Life in Sweden for Foreigners
As someone living in Sweden as a foreigner, I did not find it hard to adjust to the country. There are struggles, for sure, but I have experienced life in the Philippines! So, everything here in Sweden is way, way, way easy—except the weather!
Stockholm is a city, but you will still see a lot of green areas even when you commute to work! This is nice because you don’t need to travel outside Stockholm to have a change of scenery.
Summer and spring are the best seasons in Sweden, love the long days and short nights. Autumn is the worst though! It is gloomy, always raining, and there’s no sun at all!
If you are wondering why you should move to Sweden, I have a post about what I love about living in Sweden!
Related: Advantages of Living Abroad
What to do once you’ve moved to Sweden
Since I moved to Sweden for work, there is a company (or the relocation partner) that helped me register in Sweden to get a personal number (personnummer), open a bank account, and find an apartment.
In case you are moving on your own, don’t worry because you only need to do these things, and you can do it on your own:
- Register as a resident in Skatteverket to get a personnummer
- Get a Swedish ID
- Open a bank account, get a BankID and Swish
- Register to insurances like Försäkringskassan
More details can be found in my How to Move to Sweden post.
Note: the personnummer is the key to living in Sweden because you can do anything online if you have it. Otherwise, then life in Sweden for foreigners will be difficult!
Opening a bank account in Sweden without a personal number (personnummer)
Living in Sweden as a foreigner doesn’t make that much of a difference. But, living in Sweden as a foreigner WITHOUT a personal number (personnummer)? It is a struggle!

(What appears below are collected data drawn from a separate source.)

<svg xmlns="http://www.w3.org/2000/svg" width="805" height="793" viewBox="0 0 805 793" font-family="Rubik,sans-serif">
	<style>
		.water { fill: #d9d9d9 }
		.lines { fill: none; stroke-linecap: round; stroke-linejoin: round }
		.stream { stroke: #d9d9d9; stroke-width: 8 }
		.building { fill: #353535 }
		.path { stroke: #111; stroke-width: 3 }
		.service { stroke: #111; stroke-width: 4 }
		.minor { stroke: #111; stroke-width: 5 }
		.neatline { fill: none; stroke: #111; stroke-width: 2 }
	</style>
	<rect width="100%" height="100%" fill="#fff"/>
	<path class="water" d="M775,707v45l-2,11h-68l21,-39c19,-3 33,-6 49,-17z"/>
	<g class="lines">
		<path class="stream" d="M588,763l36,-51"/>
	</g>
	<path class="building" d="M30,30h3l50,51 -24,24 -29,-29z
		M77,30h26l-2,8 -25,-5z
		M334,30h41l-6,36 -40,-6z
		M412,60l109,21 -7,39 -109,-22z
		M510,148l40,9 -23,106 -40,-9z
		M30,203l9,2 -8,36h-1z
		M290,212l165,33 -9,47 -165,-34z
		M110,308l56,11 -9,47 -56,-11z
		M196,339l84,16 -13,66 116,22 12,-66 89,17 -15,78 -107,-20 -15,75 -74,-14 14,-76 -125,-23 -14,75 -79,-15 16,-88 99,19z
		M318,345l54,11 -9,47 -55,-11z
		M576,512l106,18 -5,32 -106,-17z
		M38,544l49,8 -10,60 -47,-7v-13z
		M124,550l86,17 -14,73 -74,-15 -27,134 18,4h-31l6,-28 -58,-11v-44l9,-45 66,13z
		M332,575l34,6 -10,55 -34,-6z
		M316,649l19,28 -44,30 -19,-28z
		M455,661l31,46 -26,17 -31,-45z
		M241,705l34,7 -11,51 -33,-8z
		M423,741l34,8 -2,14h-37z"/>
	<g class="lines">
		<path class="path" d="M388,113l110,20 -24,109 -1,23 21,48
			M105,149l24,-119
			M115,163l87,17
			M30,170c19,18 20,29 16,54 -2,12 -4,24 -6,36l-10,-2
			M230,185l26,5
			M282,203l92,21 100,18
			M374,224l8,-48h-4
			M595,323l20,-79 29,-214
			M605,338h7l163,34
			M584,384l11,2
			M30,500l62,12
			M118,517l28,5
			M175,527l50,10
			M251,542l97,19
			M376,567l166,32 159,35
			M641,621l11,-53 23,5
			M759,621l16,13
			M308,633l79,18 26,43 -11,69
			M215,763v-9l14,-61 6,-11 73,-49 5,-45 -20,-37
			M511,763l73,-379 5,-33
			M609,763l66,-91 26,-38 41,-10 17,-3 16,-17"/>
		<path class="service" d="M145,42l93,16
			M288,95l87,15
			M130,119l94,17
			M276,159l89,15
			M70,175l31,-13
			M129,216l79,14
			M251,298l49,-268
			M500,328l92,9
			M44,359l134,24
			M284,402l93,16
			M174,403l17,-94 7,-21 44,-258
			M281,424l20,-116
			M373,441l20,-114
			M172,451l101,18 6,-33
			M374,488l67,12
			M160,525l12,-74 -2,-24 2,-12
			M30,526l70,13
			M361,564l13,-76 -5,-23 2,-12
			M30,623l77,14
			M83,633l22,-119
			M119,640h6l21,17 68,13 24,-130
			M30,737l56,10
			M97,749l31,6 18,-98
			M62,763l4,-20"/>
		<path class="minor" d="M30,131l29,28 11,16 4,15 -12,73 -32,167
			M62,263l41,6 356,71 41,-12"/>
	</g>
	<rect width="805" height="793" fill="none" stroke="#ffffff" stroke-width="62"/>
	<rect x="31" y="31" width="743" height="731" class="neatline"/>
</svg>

You can only get a personnummer if your residence permit is valid for at least 1 year.
I couldn’t get a personnummer upon arrival because of my residence and work permit’s validity. I had to wait for my extension, so I didn’t have a personnummer on my first 6 months.
It felt like I am here living and working in Sweden but I’m not part of the system! If you know what I mean…

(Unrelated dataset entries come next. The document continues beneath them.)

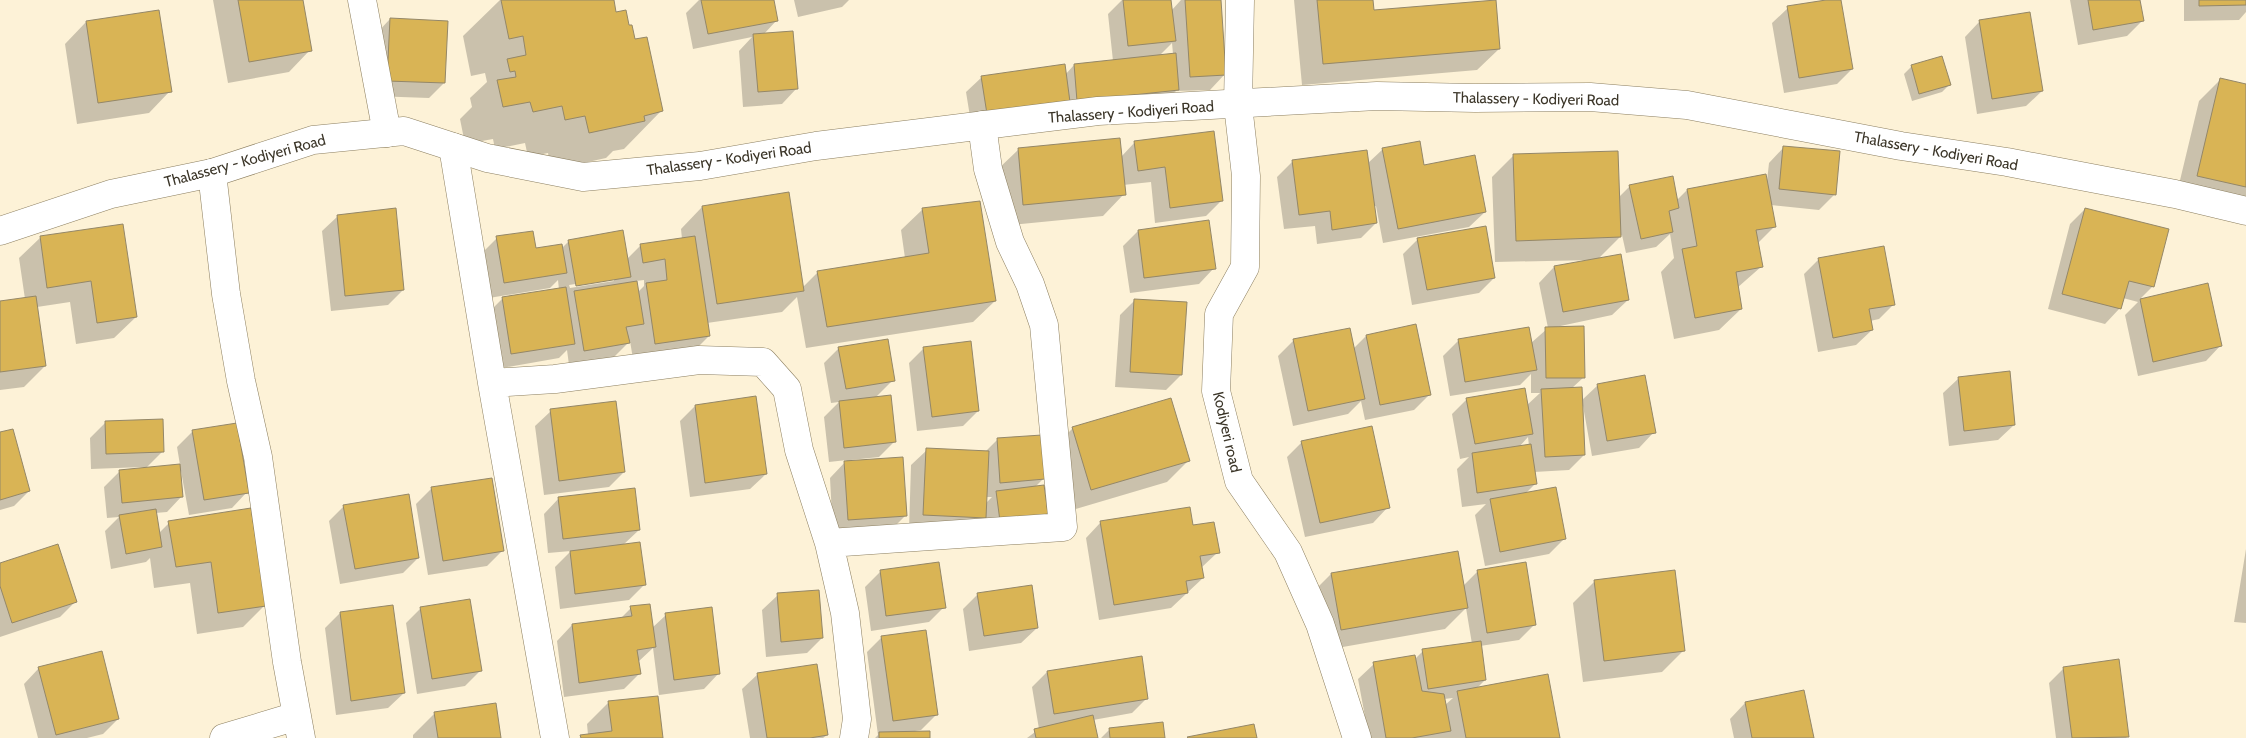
<svg xmlns="http://www.w3.org/2000/svg" width="2246" height="738" viewBox="0 0 2246 738" font-family="Cabin,sans-serif">
	<style>
		.shadow { fill: #0003; fill-rule: evenodd }
		.building { fill: #d9b455; stroke: #948768 }
		.lines { fill: none; stroke-linecap: round; stroke-linejoin: round }
		.minor-casing { stroke: #8c7f60; stroke-width: 29 }
		.tertiary-casing { stroke: #8c7f60; stroke-width: 29 }
		.secondary-casing { stroke: #8c7f60; stroke-width: 29 }
		.minor { stroke: #fff; stroke-width: 28 }
		.tertiary { stroke: #fff; stroke-width: 28 }
		.secondary { stroke: #fff; stroke-width: 28 }
		.labels { text-anchor: middle; dominant-baseline: central; stroke-width: 4; stroke-linejoin: round; paint-order: stroke }
		.street-label { font-size: 15px; fill: #3b3528; stroke: #fff }
	</style>
	<rect width="100%" height="100%" fill="#fdf2d7"/>
	<path class="shadow" d="M213 0H302L310 50 289 72 228 83Z
		M500 0H612L615 13 628 27 661 111 624 149 613 151 606 158 551 170 548 153 528 157 525 143 495 149 493 139 465 144 460 119 472 107 470 98 487 82 485 73 471 76 463 36Z
		M699 0H773L777 20 763 35 797 88 782 104 743 107 739 51 752 37 693 49 686 13Z
		M794 0H849L842 7 798 17Z
		M1122 0H1170L1171 11 1181 0H1220L1225 74 1210 90 1176 91 1163 104 972 129 966 92 982 77 1065 75 1074 65 1113 61 1108 14ZM1172 43 1173 54 1159 56Z
		M1294 0H1372V12L1499 49 1477 70 1302 85Z
		M1833 0H1840L1852 69 1837 84 1784 93 1772 23 1788 8Z
		M2070 0H2139L2142 21 2127 36 2078 45Z
		M2184 0H2246V12L2239 20 2184 21Z
		M390 19 444 83 429 98 372 96 375 35Z
		M1980 21 2042 91 2026 106 1977 114 1965 37Z
		M86 22 170 91 149 113 77 124 65 44Z
		M1912 66 1949 85 1942 92 1912 101 1904 74Z
		M2221 79 2246 85V205L2176 197 2199 101Z
		M1135 142 1221 201 1206 216 1155 223 1151 182 1123 185 1124 194 1103 216 1002 226 997 170 1019 149 1121 157Z
		M1784 147 1835 194 1819 210 1771 205 1775 226 1757 244 1762 266 1737 288 1741 309 1719 330 1674 339 1661 272 1674 258 1670 234 1656 247 1626 253 1622 235 1597 260 1628 300 1612 315 1551 328 1584 377 1572 388 1581 401 1598 385 1654 432 1639 448 1592 456 1583 406H1582L1584 455 1569 470 1534 472 1536 483 1526 493 1564 539 1549 554 1485 566 1475 515 1486 504 1462 507 1457 469 1469 457 1460 459 1452 414 1467 399 1527 405 1540 393H1531V374L1520 385 1450 396 1443 356 1459 340 1531 343 1548 328 1539 283 1554 267 1594 260 1495 262 1492 177 1513 156 1619 197 1630 186 1676 201 1687 190 1767 181 1769 163ZM1528 437 1529 446 1519 447Z
		M1383 149 1423 166 1485 212 1469 227 1383 243 1376 206 1373 207 1376 223 1361 238 1317 244 1315 226 1284 229 1277 177 1292 162 1367 164Z
		M702 207 803 287 818 272 905 258 901 230 923 209 995 301 973 322 806 348 797 297 782 312 707 323 709 336 687 358 634 365 630 341 613 358 569 365 567 350 559 358 496 369 487 314 502 299 559 290 558 280 550 288 489 298 482 253 497 238 535 250 561 249 569 241 627 259 641 245 682 239 681 229ZM614 278V281L570 288 569 285ZM644 280V286L638 292 636 281Z
		M2085 209 2153 286 2139 300 2207 284 2221 345 2206 361 2138 376 2125 315 2138 302 2123 298 2120 308 2105 324 2048 309 2070 224Z
		M338 216 403 290 388 305 331 311 322 231Z
		M1138 231 1214 268 1199 284 1130 293 1123 246Z
		M41 237 136 317 114 338 76 344 70 302 37 307 45 366 24 387 0 390V302L25 299 19 258Z
		M1418 239 1494 278 1479 293 1412 305 1403 254Z
		M1819 259 1894 304 1879 319 1870 321 1872 330 1856 345 1818 352 1804 274Z
		M1135 300 1181 375 1166 390 1115 387 1120 315Z
		M1366 336 1429 395 1414 410 1365 420 1361 401 1348 414 1293 426 1278 356 1293 341 1353 349Z
		M839 348 893 380 876 397 895 441 879 457 851 460 905 516 890 531 833 535 830 478 847 460 829 462 824 417 839 402 831 403 824 363Z
		M924 348 978 411 963 426 917 431 909 363Z
		M1959 378 2014 425 1998 440 1949 446 1943 393Z
		M695 406 766 474 750 489 690 497 680 421Z
		M551 411 624 472 609 487 544 495 535 426Z
		M105 423 163 451 145 469 180 465 177 447 192 432 247 492 232 508 189 515 181 471H179L182 496 167 512 155 513 159 533 169 523 265 605 243 627 197 634 190 583 154 588 150 558 146 562 111 569 105 531 119 517 107 518 104 487 119 472 144 469 143 467 91 469 90 438Z
		M1073 428 1189 460 1167 482 1069 511 1051 450Z
		M0 434 29 491 14 506 0 510Z
		M998 439 1044 478 1035 487 1047 514 1032 529 909 530 911 465 927 450 985 452ZM985 497H992L985 504Z
		M1302 442 1388 507 1373 523 1305 537 1287 457Z
		M432 488 502 551 487 566 428 575 416 504Z
		M559 498 639 530 623 545 644 585 629 600 560 609 555 567 571 551 548 553 544 514Z
		M344 506 418 558 403 573 340 584 329 521Z
		M1101 522 1192 527 1218 552 1201 568 1203 578 1171 608 1099 620 1086 538Z
		M2246 549V623L2234 622Z
		M938 563 944 607 929 622 871 631 865 587 880 572Z
		M0 564 76 601 60 617 0 637Z
		M1478 571 1534 625 1519 640 1480 646 1485 680 1476 689 1559 738H1369L1358 679 1374 664 1415 659 1423 651 1472 644 1466 608 1445 629 1320 651 1310 595 1331 574 1463 586ZM1453 698 1445 705 1444 699Z
		M1595 581 1684 650 1662 672 1583 682 1573 603Z
		M978 594 1037 628 1021 643 969 651 963 609Z
		M778 595 822 638 807 653 766 657 762 610Z
		M421 608 481 670 465 686 417 694 406 623Z
		M631 608 652 628 666 615 719 673 704 689 659 695 653 648 638 662 639 674 624 689 564 697 557 641 572 625 620 619Z
		M340 613 404 693 388 708 336 715 325 628Z
		M882 637 936 715 921 730 915 731 929 738H875L878 735 867 652Z
		M39 668 118 719 103 734 87 738H38L24 684Z
		M2064 668 2128 736 2126 738H2056L2049 683Z
		M1047 672 1147 698 1132 713 1093 720 1097 738H1027L1039 729 1032 687Z
		M758 674 827 735 823 738H750L742 689Z
		M609 702 662 738H579L588 735 587 724Z
		M1745 703 1813 738H1734L1730 719Z
		M434 714 500 738H413V735Z
		M1110 729 1164 738H1101Z"/>
	<path class="building" d="M238 0H303L312 51 249 62Z
		M501 0H614L616 12 626 10 629 25H632L635 39 647 37 663 111 644 116 645 121 589 133 585 116 565 120 562 106 533 112 530 102 503 107 497 80 516 77 515 71 510 72 507 59 526 55 523 36 509 39Z
		M701 0H774L778 21 708 34Z
		M1123 0H1171L1176 41 1128 46Z
		M1185 0H1221L1226 75 1190 77Z
		M1317 0H1373L1374 10 1496 0 1500 49 1323 64Z
		M1826 0H1841L1853 69 1799 78 1787 6Z
		M2088 0H2140L2144 21 2093 30Z
		M2199 0H2246V5L2199 6Z
		M159 10 172 92 98 103 86 21Z
		M2030 12 2043 91 1992 99 1979 20Z
		M390 18 448 21 445 83 387 81Z
		M793 31 798 89 758 92 753 34Z
		M1176 53 1179 90 1077 101 1074 64Z
		M1942 56 1951 85 1919 94 1911 65Z
		M1065 64 1070 102 987 114 981 76Z
		M2220 78 2246 84V187L2197 176Z
		M1214 131 1223 201 1170 208 1165 167 1138 171 1134 141Z
		M1120 138 1126 195 1023 205 1018 148Z
		M1420 141 1424 165 1475 155 1486 212 1398 229 1382 148Z
		M1783 146 1840 151 1836 195 1779 189Z
		M1367 150 1377 223 1332 230 1330 211 1299 215 1292 160Z
		M1618 151 1621 237 1516 241 1513 154Z
		M1766 174 1776 227 1756 230 1763 267 1736 272 1742 309 1695 318 1682 249 1697 246 1687 189Z
		M1673 176 1679 208 1669 211 1673 232 1641 239 1629 185Z
		M789 192 804 291 717 304 702 206Z
		M980 201 996 301 827 327 817 271 929 253 922 208Z
		M396 208 404 290 345 296 337 215Z
		M2085 208 2169 229 2154 287 2129 281 2121 309 2062 294Z
		M1209 220 1216 269 1144 278 1138 230Z
		M123 224 137 317 97 323 91 281 47 288 40 236Z
		M1486 226 1495 278 1427 290 1417 238Z
		M623 230 631 277 576 286 568 240Z
		M533 231 536 248 562 244 567 273 504 283 496 236Z
		M695 236 710 336 655 344 646 283 667 280 665 259 643 263 640 244Z
		M1884 246 1895 305 1869 309 1873 330 1833 338 1818 258Z
		M1621 254 1629 300 1563 312 1554 266Z
		M637 281 644 324 626 327 630 343 584 351 574 291Z
		M2208 283 2222 346 2153 362 2140 299Z
		M566 287 575 344 511 354 502 297Z
		M36 296 46 366 0 372V301Z
		M1134 299 1187 302 1182 375 1130 372Z
		M1416 324 1431 395 1380 405 1366 335Z
		M1584 326 1585 378H1546L1545 327Z
		M1529 327 1537 370 1465 382 1458 339Z
		M1350 328 1365 399 1308 411 1293 339Z
		M888 339 895 381 846 389 838 347Z
		M971 341 979 411 932 417 923 347Z
		M2010 371 2015 425 1964 431 1958 377Z
		M1645 375 1656 433 1607 441 1597 384Z
		M1582 387 1585 455 1545 457 1541 389Z
		M1525 388 1533 434 1475 444 1466 398Z
		M891 395 896 442 844 448 839 401Z
		M756 396 767 474 705 483 695 405Z
		M1171 398 1190 461 1091 490 1072 427Z
		M616 401 625 472 559 481 550 409Z
		M163 419 164 452 106 454 105 421Z
		M237 423 249 493 204 500 192 430Z
		M1372 426 1390 508 1320 523 1301 441Z
		M13 429 30 491 0 500V432Z
		M1042 435 1045 479 1000 483 997 438Z
		M1531 444 1537 484 1477 493 1472 453Z
		M926 448 989 451 986 518 923 515Z
		M903 457 907 516 848 520 844 461Z
		M180 464 183 497 122 503 119 470Z
		M492 478 504 551 443 561 431 487Z
		M1044 485 1048 514 1000 521 996 491Z
		M1556 487 1566 539 1500 552 1490 499Z
		M635 488 640 530 563 539 558 497Z
		M409 494 419 558 355 569 343 505Z
		M1190 507 1193 525 1214 522 1220 553 1200 556 1204 578 1186 581 1188 593 1114 605 1100 521Z
		M251 508 266 606 218 613 211 562 176 567 168 521Z
		M156 509 162 547 126 554 119 515Z
		M640 542 646 585 575 594 570 551Z
		M58 544 77 602 12 623 0 586V563Z
		M1458 551 1468 608 1341 630 1331 573Z
		M939 562 946 608 886 616 880 570Z
		M1526 562 1536 625 1487 633 1477 570Z
		M1675 570 1685 651 1604 661 1594 580Z
		M1032 585 1038 628 984 636 977 593Z
		M819 590 823 638 781 642 777 593Z
		M470 599 482 671 432 679 420 607Z
		M650 604 656 647 637 650 641 674 579 683 572 624 632 616 630 606Z
		M393 605 405 693 351 701 340 612Z
		M712 607 720 674 674 680 665 613Z
		M926 630 938 715 893 721 881 636Z
		M1481 641 1486 680 1428 689 1422 649Z
		M102 651 119 719 56 735 38 667Z
		M1415 655 1422 691 1444 694 1451 731 1412 738H1386L1373 662Z
		M1142 656 1148 699 1054 714 1047 671Z
		M2119 659 2129 737 2072 738 2063 667Z
		M817 664 828 735 810 738H767L757 673Z
		M1548 674 1560 738H1466L1457 691Z
		M1804 690 1814 738H1752L1745 702Z
		M658 696 663 738H581L580 735 612 731 608 701Z
		M496 703 501 738H438L434 712Z
		M1093 715 1098 738H1036L1034 729Z
		M1163 722 1165 738H1110L1109 728Z
		M1254 724 1257 738H1188L1187 737Z
		M930 731V738H879V732Z"/>
	<g class="lines">
		<defs>
			<path id="minor" d="M362 0 387 133
				M453 147 492 383 555 379 699 360 763 362 787 389 799 450 829 543 845 613 857 719 854 738
				M212 173 226 294 241 381 258 457 287 662 301 738
				M492 383 555 738
				M829 543 1063 527 1044 325 1030 284 1010 242 988 169 982 125
				M224 738 297 716"/>
			<path id="tertiary" d="M1240 0 1238 105 1246 176 1245 267 1219 314 1216 391 1239 481 1288 552 1320 624 1357 738"/>
			<path id="secondary" d="M0 231 111 194 212 173 313 140 404 131 487 158 583 177 700 166 816 146 1098 111 1377 96 1475 98 1590 97 1687 105 1901 146 2007 162 2175 194 2246 211"/>
		</defs>
		<use href="#minor" class="minor-casing"/>
		<use href="#tertiary" class="tertiary-casing"/>
		<use href="#secondary" class="secondary-casing"/>
		<use href="#minor" class="minor"/>
		<use href="#tertiary" class="tertiary"/>
		<use href="#secondary" class="secondary"/>
	</g>
	<g class="labels">
		<g class="street-label">
			<text transform="translate(1536 99) rotate(1)">Thalassery - Kodiyeri Road</text>
			<text transform="translate(1131 112) rotate(-4)">Thalassery - Kodiyeri Road</text>
			<text transform="translate(1936 151) rotate(10)">Thalassery - Kodiyeri Road</text>
			<text transform="translate(729 159) rotate(-8)">Thalassery - Kodiyeri Road</text>
			<text transform="translate(245 161) rotate(-15)">Thalassery - Kodiyeri Road</text>
			<text transform="translate(1227 432) rotate(77)">Kodiyeri road</text>
		</g>
	</g>
</svg>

Anyway, I was able to open a bank account in Sweden without a personal number! Here’s how I opened a bank account:
- Applied for a tax coordination number (samordningsnummer)

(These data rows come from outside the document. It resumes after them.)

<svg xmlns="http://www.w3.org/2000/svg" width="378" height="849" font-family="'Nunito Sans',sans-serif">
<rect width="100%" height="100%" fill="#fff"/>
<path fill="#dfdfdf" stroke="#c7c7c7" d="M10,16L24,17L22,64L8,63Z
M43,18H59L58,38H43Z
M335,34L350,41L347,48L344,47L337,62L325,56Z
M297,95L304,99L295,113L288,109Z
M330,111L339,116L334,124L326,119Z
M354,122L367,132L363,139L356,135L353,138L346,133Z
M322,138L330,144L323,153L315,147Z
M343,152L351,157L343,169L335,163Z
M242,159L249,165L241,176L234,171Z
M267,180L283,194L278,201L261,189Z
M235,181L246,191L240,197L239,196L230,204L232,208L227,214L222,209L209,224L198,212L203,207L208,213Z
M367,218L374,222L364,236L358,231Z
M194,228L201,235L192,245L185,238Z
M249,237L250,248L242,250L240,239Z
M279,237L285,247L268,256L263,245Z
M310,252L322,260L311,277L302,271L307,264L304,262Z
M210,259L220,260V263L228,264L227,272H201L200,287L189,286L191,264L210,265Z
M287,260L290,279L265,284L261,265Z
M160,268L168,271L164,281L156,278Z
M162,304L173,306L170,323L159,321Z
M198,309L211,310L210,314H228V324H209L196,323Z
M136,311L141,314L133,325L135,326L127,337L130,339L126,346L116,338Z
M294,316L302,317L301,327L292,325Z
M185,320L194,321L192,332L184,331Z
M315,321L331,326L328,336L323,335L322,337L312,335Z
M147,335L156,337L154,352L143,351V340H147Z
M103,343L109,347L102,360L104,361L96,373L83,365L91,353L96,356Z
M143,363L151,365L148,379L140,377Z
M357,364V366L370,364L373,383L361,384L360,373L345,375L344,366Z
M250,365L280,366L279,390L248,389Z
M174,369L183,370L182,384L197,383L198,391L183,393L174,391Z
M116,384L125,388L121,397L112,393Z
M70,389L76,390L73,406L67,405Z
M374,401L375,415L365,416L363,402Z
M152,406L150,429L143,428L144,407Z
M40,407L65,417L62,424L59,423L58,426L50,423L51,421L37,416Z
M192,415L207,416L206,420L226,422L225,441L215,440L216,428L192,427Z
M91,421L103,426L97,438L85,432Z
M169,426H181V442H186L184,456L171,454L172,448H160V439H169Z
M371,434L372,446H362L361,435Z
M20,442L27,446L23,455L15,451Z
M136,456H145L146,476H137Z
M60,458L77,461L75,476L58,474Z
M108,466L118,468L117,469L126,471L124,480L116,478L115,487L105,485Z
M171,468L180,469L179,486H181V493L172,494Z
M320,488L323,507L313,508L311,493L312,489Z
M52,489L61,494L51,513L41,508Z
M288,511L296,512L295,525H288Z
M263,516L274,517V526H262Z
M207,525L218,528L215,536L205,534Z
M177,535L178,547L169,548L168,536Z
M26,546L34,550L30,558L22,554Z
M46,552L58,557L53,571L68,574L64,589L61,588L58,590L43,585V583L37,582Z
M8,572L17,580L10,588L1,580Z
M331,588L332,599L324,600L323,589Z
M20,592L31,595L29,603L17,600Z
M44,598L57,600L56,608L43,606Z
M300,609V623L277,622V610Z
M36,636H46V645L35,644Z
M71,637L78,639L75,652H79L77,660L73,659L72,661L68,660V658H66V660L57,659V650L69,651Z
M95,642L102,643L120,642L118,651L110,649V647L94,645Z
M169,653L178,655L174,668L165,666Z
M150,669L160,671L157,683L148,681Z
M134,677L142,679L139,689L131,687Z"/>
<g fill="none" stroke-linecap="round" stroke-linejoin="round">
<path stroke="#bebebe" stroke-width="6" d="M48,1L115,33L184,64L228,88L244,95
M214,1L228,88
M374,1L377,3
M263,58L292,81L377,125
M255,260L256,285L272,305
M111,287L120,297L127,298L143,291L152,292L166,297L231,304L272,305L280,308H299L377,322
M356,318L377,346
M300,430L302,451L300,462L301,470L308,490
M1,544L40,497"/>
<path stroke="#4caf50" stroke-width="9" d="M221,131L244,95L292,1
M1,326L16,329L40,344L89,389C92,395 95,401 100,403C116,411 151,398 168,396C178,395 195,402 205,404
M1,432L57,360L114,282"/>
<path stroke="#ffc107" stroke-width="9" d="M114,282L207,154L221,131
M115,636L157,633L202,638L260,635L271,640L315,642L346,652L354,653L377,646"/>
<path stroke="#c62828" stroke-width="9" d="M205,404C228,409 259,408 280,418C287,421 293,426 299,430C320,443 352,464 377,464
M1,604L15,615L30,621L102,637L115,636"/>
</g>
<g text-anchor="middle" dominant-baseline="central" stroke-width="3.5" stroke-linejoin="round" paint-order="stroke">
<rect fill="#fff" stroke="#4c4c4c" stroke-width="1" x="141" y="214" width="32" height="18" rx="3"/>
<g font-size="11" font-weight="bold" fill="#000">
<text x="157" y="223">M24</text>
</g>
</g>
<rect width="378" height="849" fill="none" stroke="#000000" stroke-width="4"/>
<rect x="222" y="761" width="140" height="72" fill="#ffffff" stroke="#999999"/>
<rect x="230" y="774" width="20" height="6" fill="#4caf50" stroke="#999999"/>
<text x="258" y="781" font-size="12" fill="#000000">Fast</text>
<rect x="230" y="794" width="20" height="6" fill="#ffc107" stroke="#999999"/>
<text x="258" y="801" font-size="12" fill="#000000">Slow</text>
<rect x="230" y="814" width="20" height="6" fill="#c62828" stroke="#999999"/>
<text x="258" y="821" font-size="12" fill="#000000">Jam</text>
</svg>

- Contacted a bank to book a schedule (I am with Handelsbanken)
- Provided my passport, work permit, and work contract
It took me a week before I could open a bank account with a personal number. Unfortunately, I still couldn’t get a BankID and Swish because the personal number is necessary for that.
Living in Sweden as a foreigner
As a foreigner living in Sweden, it isn’t hard to communicate since everybody speaks English. All of the public signs and documents are written in Swedish, though! So, it will be good if you know some of the common public signs.
What’s challenging is making friends with Swedes!
Swedes don’t prefer small talk and when I say they respect privacy, they really do! It might take a while to have a Swedish friend, but when you do, it’s worth it.
It is normal to feel homesick while living abroad, and expect that you will be culture shocked. I am lucky to meet Filipinos in Sweden and I also made a lot of friends in my 2 years of living here.
Keep in mind the Swedish word lagom which means ‘not too much, not too little’ or ‘all things in moderation’.
It is a Swedish philosophy for living a balanced, happy life. This is probably why Sweden is one of the best countries to live in.
There are pros and cons about living in Sweden, but work and life in Sweden is awesome!
If you are new in Sweden, here are my favorite resources:
Getting married in Sweden for foreigners
I recently got married in Stockholm City Hall in March! My husband is not Swedish, both of us are foreigners. So, yes, you can get married in Sweden even though you are foreigners.
I have a post about How To Get Married in Sweden. You can find more details in that post.
I love to work in Sweden because it gave me more opportunities than I thought. Working in a fast-paced company sounded like there is a lot of stress, but if you are working in Sweden, then you can imagine about the work-life balance.